Seth O'Donnell

Personal information
- Born: 14 September 2001 (age 24)

Sport
- Sport: Athletics
- Events: Long-distance running, Cross Country running

Achievements and titles
- Personal bests: 1500m: 3:37.82 (Kortrijk, 2025) 3000m: 7:29.49 (Shanghai, 2026) 5000m: 13:14.57 (Melbourne, 2025) 10,000m: 27:59.65 (Melbourne, 2025) Road 10km 28:42 (Melbourne, 2024) Half Marathon: 1:03:25 (Melbourne, 2024)

= Seth O'Donnell =

Australian long-distance runner

Seth O'Donnell (born 14 September 2001) is an Australian long-distance runner. He became Australian champion over 5000 metres and 10,000 metres in 2025, and competed for Australia at the 2025 World Athletics Championships.

==Biography==
From Melbourne, he had a background in Australian Rules Football and came to athletics relatively late. He was Victoria state champion in the under-20 5000 metres in March 2020, one of his first races.

O'Donnell won his first Australian national cross country title in Oakbank, South Australia in muddy conditions, in 2022. O’Donnell won his second national cross country title in wet conditions in Launceston, Tasmania, in 2024.

O'Donnell had a successful 2025, despite suffering from stress fractures throughout the year. In April 2025, O'Donnell won over 5000 metres at the Australian Athletics Championships in Perth, running 13:49.30 to beat Cameron Myers and Ky Robinson.

in August, he ran a personal best 7:34.43 for the 3000 metres in Sweden, finishing runner-up to Andreas Almgren in Sollentuna. In September 2025, he competed over 5000 metres at the 2025 World Championships in Tokyo, Japan, without advancing to the final.

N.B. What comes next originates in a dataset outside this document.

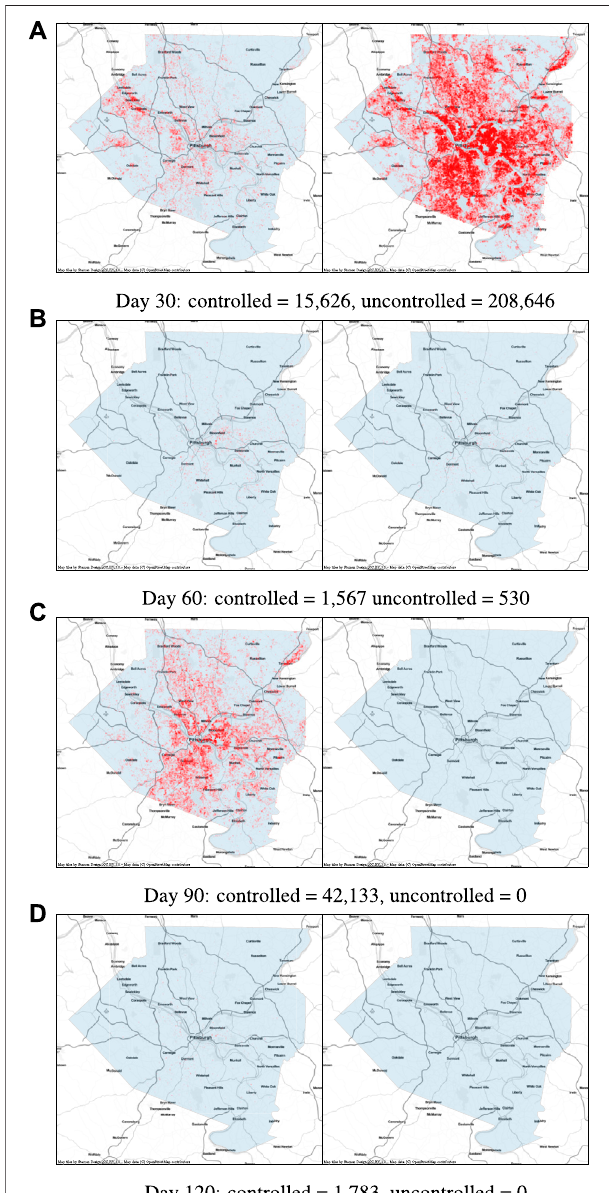
FIGURE 9 | Progression of a simulated in fl uenza epidemic in Allegheny county under controlled (left) and uncontrolled (right) scenarios. Each red dot represents the household of an infectious person. The count of the number of infected households in each scenario appears in the captions below each row. The peak number ofcases inthe uncontrolled scenariois215,799 on day 29, while the peak numberofcases inthe controlled scenariois65, 997 on day 83. We see that the controls we solve for successfully “ fl atten the curve, ” indicated by a much lower density of red dots. There is also a second spike predicted, visible in (C) , where as controls are removed there is an increase in cases throughout the susceptible portion of the population. However, this second spike is still below the required threshold.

On 13 November, O'Donnell broke the Victorian Milers Club record for 3000 metres.

In December 2025, O'Donnell won the Australian 10,000 metres title in Melbourne in a time of 27:59.65. That month, he was runner-up to Myers at the Australian World Championships Cross Country trials at Stromlo Forest Park, and was subsequently selected for the Australia team for the 2026 World Athletics Cross Country Championships in Tallahassee, placing 45th overall. Competing at the 2026 Maurie Plant Meet in Melbourne in March, he placed second over 3000 metres in 7:41.11, behind compatriot Jackson Sharp. On 11 April, he finished runner-up to Cam Myers defending his 5000 metres title at the 2026 Australian Championships. Making his Diamond League debut the following month at the 2026 Shanghai Diamond League, he ran the 3000 metres in a time of 7:29.49 to become the third Australian man in history to break the 7:30 barrier after Myers and Stewart McSweyn. He competed in the 5000 metres at the 2026 Commonwealth Games in Glasgow, Scotland.

==Personal life==
A keen drummer, O'Donnell has been described as a cult hero in Australian athletics due to his distinctive mullet hairstyle and fearless racing style.